Leila Zarafshan is the 95th woman to be executed in Iran during Rouhani’s term in office since 2013. Iran is the only country that executes juveniles and holds the highest number of female executions in the world.

On August 25, 2019, a woman was executed in Mashhad Central Prison.

Another woman identified as Maliheh Salehian from Miandoab was hanged on July 16, 2019, in the Central Prison of Mahabad, in the western Iranian province of Kurdistan.

Zahra Safari Moghaddam, 43, was hanged in the Prison of Nowshahr, northern Iran, on July 17, 2019.
Arasteh Ranjbar and Nazdar Vatankhah, two in-laws who had already spent 15 years in prison, were hanged in the Central Prison of Urmia, northwestern Iran, on July 23, 2019.

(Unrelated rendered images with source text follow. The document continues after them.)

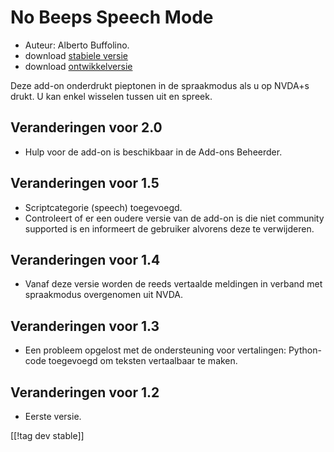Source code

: # No Beeps Speech Mode #
*	 Auteur: Alberto Buffolino.
*	 download [stabiele versie][1]
*	 download [ontwikkelversie][2]

Deze add-on onderdrukt pieptonen in de spraakmodus als u op NVDA+s drukt. U
kan enkel wisselen tussen uit en spreek.

## Veranderingen voor 2.0 ##
*	 Hulp voor de add-on is beschikbaar in de Add-ons Beheerder.

## Veranderingen voor 1.5 ##
*	 Scriptcategorie (speech) toegevoegd.
*	 Controleert of er een oudere versie van de add-on is die niet community
   supported is en informeert de gebruiker alvorens deze te verwijderen.

## Veranderingen voor 1.4 ##
*	 Vanaf deze versie worden de reeds vertaalde meldingen in verband met
   spraakmodus overgenomen uit NVDA.

## Veranderingen voor 1.3 ##
*	 Een probleem opgelost met de ondersteuning voor vertalingen: Python-code
   toegevoegd om teksten vertaalbaar te maken.

## Veranderingen voor 1.2 ##
*	 Eerste versie.

[[!tag dev stable]]

[1]: https://www.nvaccess.org/addonStore/legacy?file=noBeepsSpeechMode

[2]: https://www.nvaccess.org/addonStore/legacy?file=noBeepsSpeechMode-dev
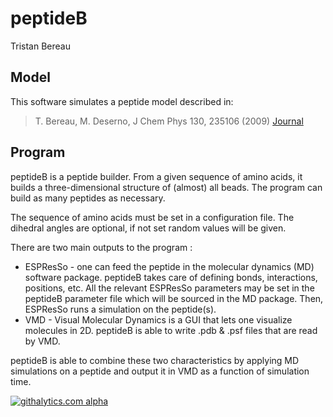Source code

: peptideB
========
Tristan Bereau 

Model
-----
This software simulates a peptide model described in:

> T. Bereau, M. Deserno, J Chem Phys 130, 235106 (2009) [Journal][jpc]

Program
-------

peptideB is a peptide builder. From a given sequence of amino acids, it builds a three-dimensional structure of (almost) all beads. The program can build as many peptides as necessary.

The sequence of amino acids must be set in a configuration file. The dihedral angles are optional, if not set random values will be given.

There are two main outputs to the program :

* ESPResSo - one can feed the peptide in the molecular dynamics (MD) software  package. peptideB takes care of defining bonds, interactions, positions,  etc. All the relevant ESPResSo parameters may be set in the peptideB parameter file which will be sourced in the MD package. Then, ESPResSo runs a simulation on the peptide(s).
* VMD - Visual Molecular Dynamics is a GUI that lets one visualize molecules in 2D. peptideB is able to write .pdb & .psf files that are read by VMD.

peptideB is able to combine these two characteristics by applying MD simulations on a peptide and output it in VMD as a function of simulation time.


[jpc]: http://link.aip.org/link/doi/10.1063/1.3152842
[![githalytics.com alpha](https://cruel-carlota.pagodabox.com/1adc9e622abb43b177d23674afdc5238 "githalytics.com")](http://githalytics.com/tbereau/peptideB)
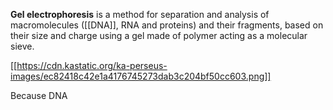 **Gel electrophoresis** is a method for separation and analysis of macromolecules ([[DNA]], RNA and proteins) and their fragments, based on their size and charge using a gel made of polymer acting as a molecular sieve.

[[https://cdn.kastatic.org/ka-perseus-images/ec82418c42e1a4176745273dab3c204bf50cc603.png]]

Because DNA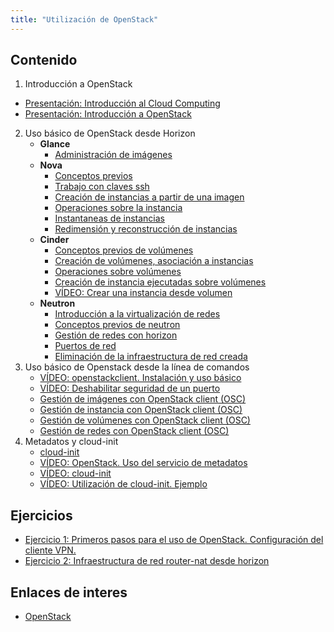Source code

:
 ```yaml
---
title: "Utilización de OpenStack"
---
```


## Contenido

1. Introducción a OpenStack
* [Presentación: Introducción al Cloud Computing](http://iesgn.github.io/emergya/curso/u1/presentacion)
* [Presentación: Introducción a OpenStack](http://iesgn.github.io/emergya/curso/u1/presentacion_openstack)
2. Uso básico de OpenStack desde Horizon
    * **Glance**
        * [Administración de imágenes](http://iesgn.github.io/emergya/curso/u3/imagenes)
    * **Nova**
        * [Conceptos previos](http://iesgn.github.io/emergya/curso/u3/conceptos_previos)
        * [Trabajo con claves ssh](http://iesgn.github.io/emergya/curso/u3/claves_ssh)
        * [Creación de instancias a partir de una imagen](http://iesgn.github.io/emergya/curso/u3/instancias1)
        * [Operaciones sobre la instancia](http://iesgn.github.io/emergya/curso/u3/operaciones)
        * [Instantaneas de instancias](http://iesgn.github.io/emergya/curso/u3/instantaneas)
        * [Redimensión y reconstrucción de instancias](http://iesgn.github.io/emergya/curso/u3/redimension)
    * **Cinder**
        * [Conceptos previos de volúmenes](http://iesgn.github.io/emergya/curso/u4/conceptos_previos)
        * [Creación de volúmenes, asociación a instancias](http://iesgn.github.io/emergya/curso/u4/volumen)
        * [Operaciones sobre volúmenes](http://iesgn.github.io/emergya/curso/u4/operaciones)
        * [Creación de instancia ejecutadas sobre volúmenes](http://iesgn.github.io/emergya/curso/u4/instancias_volumen)
        * [VÍDEO: Crear una instancia desde volumen](https://youtu.be/4rgZM06BSrI)
    * **Neutron**
        * [Introducción a la virtualización de redes](http://iesgn.github.io/emergya/curso/u5/intro)
        * [Conceptos previos de neutron](http://iesgn.github.io/emergya/curso/u5/conceptos_previos)
        * [Gestión de redes con horizon](http://iesgn.github.io/emergya/curso/u5/neutron)
        * [Puertos de red](http://iesgn.github.io/emergya/curso/u5/puertos)
        * [Eliminación de la infraestructura de red creada](http://iesgn.github.io/emergya/curso/u5/borrar)
3. Uso básico de Openstack desde la línea de comandos
    * [VÍDEO: openstackclient. Instalación y uso básico](https://youtu.be/qjvWtvgo8FU)
    * [VÍDEO: Deshabilitar seguridad de un puerto](https://youtu.be/jqfILWzHrS0)
    * [Gestión de imágenes con OpenStack client (OSC)](osc_glance.html)
    * [Gestión de instancia con OpenStack client (OSC)](osc_nova.html)
    * [Gestión de volúmenes con OpenStack client (OSC)](osc_cinder.html)
    * [Gestión de redes con OpenStack client (OSC)](osc_neutron.html)
4. Metadatos y cloud-init
    * [cloud-init](https://raw.githubusercontent.com/albertomolina/beamer-focus/main/cloud-init.pdf)
    * [VÍDEO: OpenStack. Uso del servicio de metadatos](https://youtu.be/8xLF28rKNI0)
    * [VÍDEO: cloud-init](https://youtu.be/YIhlg_cGrYQ)
    * [VÍDEO: Utilización de cloud-init. Ejemplo](https://youtu.be/eWbAg4fenVo)

## Ejercicios

* [Ejercicio 1: Primeros pasos para el uso de OpenStack. Configuración del cliente VPN.](ejercicio1.html)
* [Ejercicio 2: Infraestructura de red router-nat desde horizon](ejercicio2.html)

## Enlaces de interes

* [OpenStack](https://www.openstack.org/)
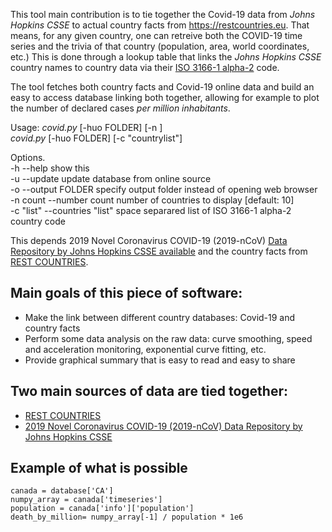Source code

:This tool main contribution is to tie together the Covid-19 data from *Johns Hopkins CSSE* to actual country facts from https://restcountries.eu. That means, for any given country, one can retreive both the COVID-19 time series and the trivia of that country (population, area, world coordinates, etc.) This is done through a lookup table that links the *Johns Hopkins CSSE* country names to country data via their [ISO 3166-1 alpha-2](https://en.wikipedia.org/wiki/ISO_3166-1_alpha-2) code.

The tool fetches both country facts and Covid-19 online data and build an easy to access database linking both together, allowing for example to plot the number of declared cases *per million inhabitants*.

Usage: *covid.py* [-huo FOLDER] [-n <count>]  
       *covid.py* [-huo FOLDER] [-c "countrylist"]  

Options.  
-h --help    show this  
-u --update  update database from online source  
-o --output FOLDER    specify output folder instead of opening web browser  
-n count --number count number of countries to display [default: 10]  
-c "list" --countries "list" space separared list of ISO 3166-1 alpha-2 country code  

This depends 2019 Novel Coronavirus COVID-19 (2019-nCoV) [Data Repository by Johns Hopkins CSSE available](https://github.com/CSSEGISandData/COVID-19.git) and the country facts from [REST COUNTRIES](https://restcountries.eu/).

## Main goals of this piece of software:
* Make the link between different country databases: Covid-19 and country facts
* Perform some data analysis on the raw data: curve smoothing, speed and acceleration monitoring, exponential curve fitting, etc.
* Provide graphical summary that is easy to read and easy to share

## Two main sources of data are tied together:
* [REST COUNTRIES](https://restcountries.eu/)
* [2019 Novel Coronavirus COVID-19 (2019-nCoV) Data Repository by Johns Hopkins CSSE](https://github.com/CSSEGISandData/COVID-19)

## Example of what is possible
`canada = database['CA']`  
`numpy_array = canada['timeseries']`  
`population = canada['info']['population']`  
`death_by_million= numpy_array[-1] / population * 1e6`  
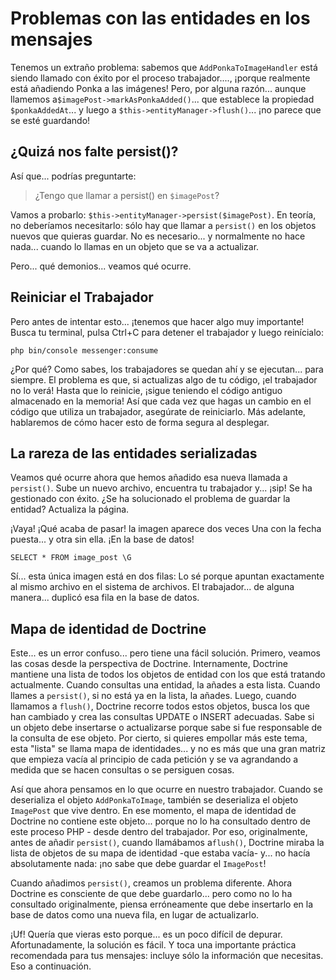 # Problemas con las entidades en los mensajes

Tenemos un extraño problema: sabemos que `AddPonkaToImageHandler` está siendo llamado con éxito por el proceso trabajador...., ¡porque realmente está añadiendo Ponka a las imágenes! Pero, por alguna razón... aunque llamemos a`$imagePost->markAsPonkaAdded()`... que establece la propiedad `$ponkaAddedAt`... y luego a `$this->entityManager->flush()`... ¡no parece que se esté guardando!

## ¿Quizá nos falte persist()?

Así que... podrías preguntarte:

> ¿Tengo que llamar a persist() en `$imagePost`?

Vamos a probarlo: `$this->entityManager->persist($imagePost)`. En teoría, no deberíamos necesitarlo: sólo hay que llamar a `persist()` en los objetos nuevos que quieras guardar. No es necesario... y normalmente no hace nada... cuando lo llamas en un objeto que se va a actualizar.

Pero... qué demonios... veamos qué ocurre.

## Reiniciar el Trabajador

Pero antes de intentar esto... ¡tenemos que hacer algo muy importante! Busca tu terminal, pulsa Ctrl+C para detener el trabajador y luego reinícialo:

```terminal
php bin/console messenger:consume
```

¿Por qué? Como sabes, los trabajadores se quedan ahí y se ejecutan... para siempre. El problema es que, si actualizas algo de tu código, ¡el trabajador no lo verá! Hasta que lo reinicie, ¡sigue teniendo el código antiguo almacenado en la memoria! Así que cada vez que hagas un cambio en el código que utiliza un trabajador, asegúrate de reiniciarlo. Más adelante, hablaremos de cómo hacer esto de forma segura al desplegar.

## La rareza de las entidades serializadas

Veamos qué ocurre ahora que hemos añadido esa nueva llamada a `persist()`. Sube un nuevo archivo, encuentra tu trabajador y... ¡sip! Se ha gestionado con éxito. ¿Se ha solucionado el problema de guardar la entidad? Actualiza la página.

¡Vaya! ¡Qué acaba de pasar! la imagen aparece dos veces Una con la fecha puesta... y otra sin ella. ¡En la base de datos!

```terminal
SELECT * FROM image_post \G
```

Sí... esta única imagen está en dos filas: Lo sé porque apuntan exactamente al mismo archivo en el sistema de archivos. El trabajador... de alguna manera... duplicó esa fila en la base de datos.

## Mapa de identidad de Doctrine

Este... es un error confuso... pero tiene una fácil solución. Primero, veamos las cosas desde la perspectiva de Doctrine. Internamente, Doctrine mantiene una lista de todos los objetos de entidad con los que está tratando actualmente. Cuando consultas una entidad, la añades a esta lista. Cuando llames a `persist()`, si no está ya en la lista, la añades. Luego, cuando llamamos a `flush()`, Doctrine recorre todos estos objetos, busca los que han cambiado y crea las consultas UPDATE o INSERT adecuadas. Sabe si un objeto debe insertarse o actualizarse porque sabe si fue responsable de la consulta de ese objeto. Por cierto, si quieres empollar más este tema, esta "lista" se llama mapa de identidades... y no es más que una gran matriz que empieza vacía al principio de cada petición y se va agrandando a medida que se hacen consultas o se persiguen cosas.

Así que ahora pensamos en lo que ocurre en nuestro trabajador. Cuando se deserializa el objeto `AddPonkaToImage`, también se deserializa el objeto `ImagePost` que vive dentro. En ese momento, el mapa de identidad de Doctrine no contiene este objeto... porque no lo ha consultado dentro de este proceso PHP - desde dentro del trabajador. Por eso, originalmente, antes de añadir `persist()`, cuando llamábamos a`flush()`, Doctrine miraba la lista de objetos de su mapa de identidad -que estaba vacía- y... no hacía absolutamente nada: ¡no sabe que debe guardar el `ImagePost`!

Cuando añadimos `persist()`, creamos un problema diferente. Ahora Doctrine es consciente de que debe guardarlo... pero como no lo ha consultado originalmente, piensa erróneamente que debe insertarlo en la base de datos como una nueva fila, en lugar de actualizarlo.

¡Uf! Quería que vieras esto porque... es un poco difícil de depurar. Afortunadamente, la solución es fácil. Y toca una importante práctica recomendada para tus mensajes: incluye sólo la información que necesitas. Eso a continuación.
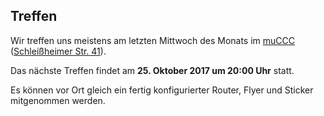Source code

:## Treffen

Wir treffen uns meistens am letzten Mittwoch des Monats im [muCCC](http://muc.ccc.de) ([Schleißheimer Str. 41](http://osm.org/go/0JAf0IVLh?node=2012031859)).

Das nächste Treffen findet am **25. Oktober 2017 um 20:00 Uhr** statt.

Es können vor Ort gleich ein fertig konfigurierter Router, Flyer und Sticker mitgenommen werden.
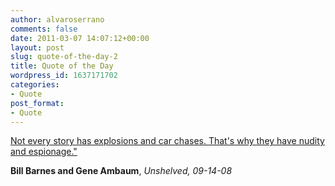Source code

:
 ```yaml
---
author: alvaroserrano
comments: false
date: 2011-03-07 14:07:12+00:00
layout: post
slug: quote-of-the-day-2
title: Quote of the Day
wordpress_id: 1637171702
categories:
- Quote
post_format:
- Quote
---
```


[Not every story has explosions and car chases. That's why they have nudity and espionage."](http://www.quotationspage.com/quote/40404.html)

**Bill Barnes and Gene Ambaum**, _Unshelved, 09-14-08_
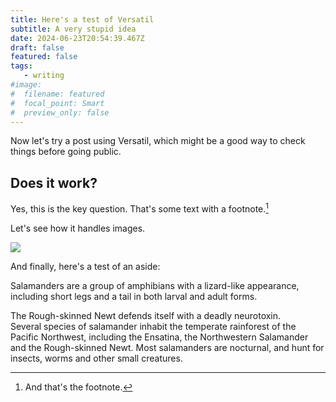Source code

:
 ```yaml
---
title: Here's a test of Versatil
subtitle: A very stupid idea
date: 2024-06-23T20:54:39.467Z
draft: false
featured: false
tags:
   - writing
#image:
#  filename: featured
#  focal_point: Smart
#  preview_only: false
--- 
```

Now let's try a post using Versatil, which might be a good way to check things before going public.

## Does it work?

Yes, this is the key question. That's some text with a footnote.[^1]

[^1]: And that's the footnote.

Let's see how it handles images.

![](https://binohead.github.io/blog/warbled-songs/featured_hu17d2fd7c835acc25fa5b23506fa21df5_113233_8b3383641be7222c8b6729bfb23fa5fa.webp)

And finally, here's a test of an aside:

Salamanders are a group of amphibians with a lizard-like appearance, including short legs and a tail in both larval and adult forms.
<aside>
The Rough-skinned Newt defends itself with a deadly neurotoxin.
</aside>
Several species of salamander inhabit the temperate rainforest of the Pacific Northwest, including the Ensatina, the  Northwestern Salamander and the Rough-skinned Newt. Most salamanders are nocturnal, and hunt for insects, worms and other small creatures.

Iran’s deliberate use of capital punishment has been a constant source of international outrage and condemnation. According to several independent international bodies, including the UN Special Rapporteur on Human Rights in Iran and Amnesty International, Iran is the leading state in executions per capita, second only to China in terms of figures. Iran also tops the charts in the number of executions of women and juvenile offenders.

The Iranian regime is also notoriously known for systematic and mass executions of opposition members and dissidents. Tens of thousands were executed in early 1980s.

Human rights experts from various countries took part in a conference on September 20, 2019, held at the Palais des Nations of the United Nations European Headquarters in Geneva, emphasizing on the need to end the three-decade-long impunity Iranian regime officials have been enjoying in relation to continuing human rights violations across the country, and especially the horrendous summer 1988 massacre.

In the summer of 1988, in a horrendous and genocidal act, over 30,000 political prisoners were summarily executed following a fatwa (edict) issued by Khomeini.

The majority of those victims were PMOI / MEK members and supporter. The event led to Ayatollah Hossein Ali Montazeri, then the heir apparent to the regime’s throne.

In an audio recording surfacing 28 years later, he describes the massacre as the largest crimes against humanity, and history will condemn the perpetrators.